Sunday 17 May 2009

joined-up bloggery

Talking of Appleyard, he links to this article about the decline in blogging. Apparently, the activity is ''so 2005''. Maybe it is but I've said it before and by now any claim suggesting blogging is past its peak is pretty much also ''so 2005''.

Then we learn about Twitter - essentially a ''mini-blog'' when used properly. I love Twitter - when used properly - 95.7% of the time 140 characters is all anyone needs to post and all people ever need to read. Sure, blogging has talent but this takes genius! Of course, not all Twitters are showing genius but I've heard if you give enough chimps typewriters you'll end up with Shakespeare.

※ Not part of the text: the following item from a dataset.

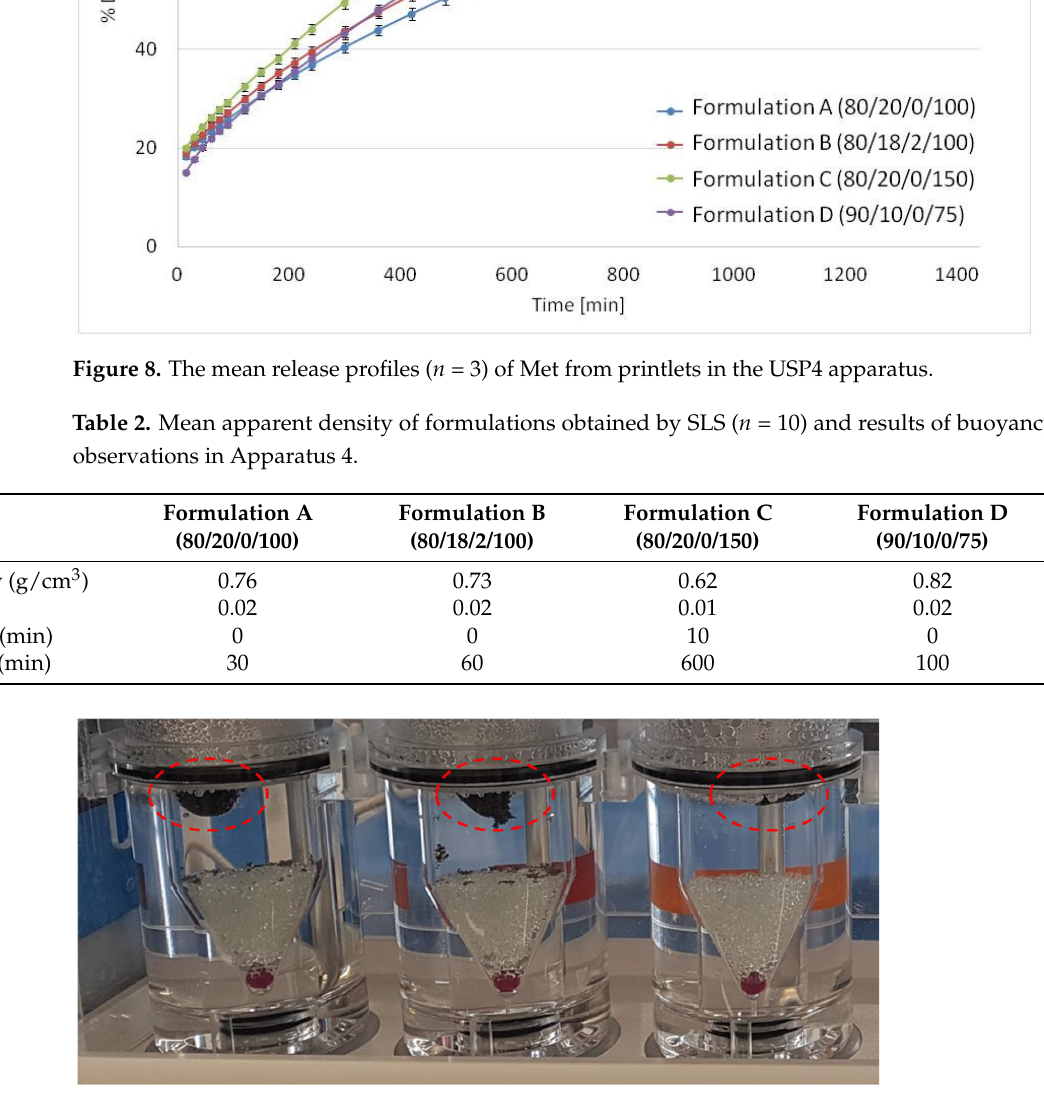
Figure 9. Flotation of Formulation C (80/20/0/150) in USP4 apparatus after 10 h of the experiment. Met release in USP apparatus 3 was substantially faster than in USP4 for all formula- tions due to different hydrodynamic conditions (Figure 10). Dissolution from Formulation A (80/20/0/100) was biphasic. Up to 4 h it was almost linear, and Formulation A released 80% of API at 5 h with the full drug release longer than 10 h. Regarding Formulation C (80/20/0/150), the standard composition containing 80% v/v of Met with higher laser speed (150 mm/s) re- sulted in a much faster Met release—about 80% of the dose was released during the first 30 min, and complete release occurred at 2.5 h. The interesting modification of the 80/20 for- mulation was replacing 2% PA12 with the same volume of sodium chloride as the osmotic agent in Formulation B (80/18/2/100). The presence of sodium chloride in the matrix modified Met release from the printlets. They released about 80% of the API within 1.5 h, and the total Met release was observed at 2.5 h. While the melting point of NaCl is high (801 °C) compared with other components, the addition of NaCl is unlikely to affect the sintering process. The explanation of faster release could be an increase in the osmotic pressure of the solution pre- sent in the porous printlet structure and, consequently, more effective water penetration into the matrix. For formulation containing only 10% v/v of PA12, Formulation D (90/10/0/75), almost 80% of Met was released during the first 2 h. However, in this case, faster release than for 80/20 formulation was probably caused by the weaker composite structure due to the lower PA12 content. Figure 10. The mean release profiles ( n = 3) of Met from 3D printlets in the USP3 apparatus.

Talking of mini-blogs, Bad Science has one and I think Goldacre's mini-blog is better than the big one. I got the TinEye link from ''Superclever image recognition search shows BNP voters don't actually exist.'' Brilliant.

And what's this about ''Peter Hain promotes quacks''? The thing I hate most about this story is the statement;

“It seems extraordinary to me that despite a recent poll indicating that 75% of people want complementary medicine available to all on the NHS, that very few such clinics exist.”


What poll was that then? No one asked me! In fact, a recent poll suggested that 85.7% of people claim they have never been asked to take part in a survey to represent public opinion on any issue. (I know because I conducted the poll. I asked myself, I wasn't entirely sure I was never ever asked my opinion on anything otherwise it would have been 100%. No one else was involved.)

This piece is awash with these meaningless statistical percentages. At no point do we know who or how many, or how they were asked. Did they use the expression ''in an ideal world'' or did they suggest diverting their taxes from valuable research and proven therapies and care to employ non-medical practioners and dubious therapies?

I don't hate all alternative (or complementary) medicine, but I do hate that it's presented as a confederacy. Most of it is, to paraphrase James Lovelock, largely useless but mostly harmless. Some of it is pleasant enough in a flattering way, and a bit has been proven effective. But too much is plain nuts and I wouldn't want to see my tax pounds diverted from, say, Leukaemia research or palliative nursing care, and given to an on-line course graduate sugar-pill pusher. I'd really hate that.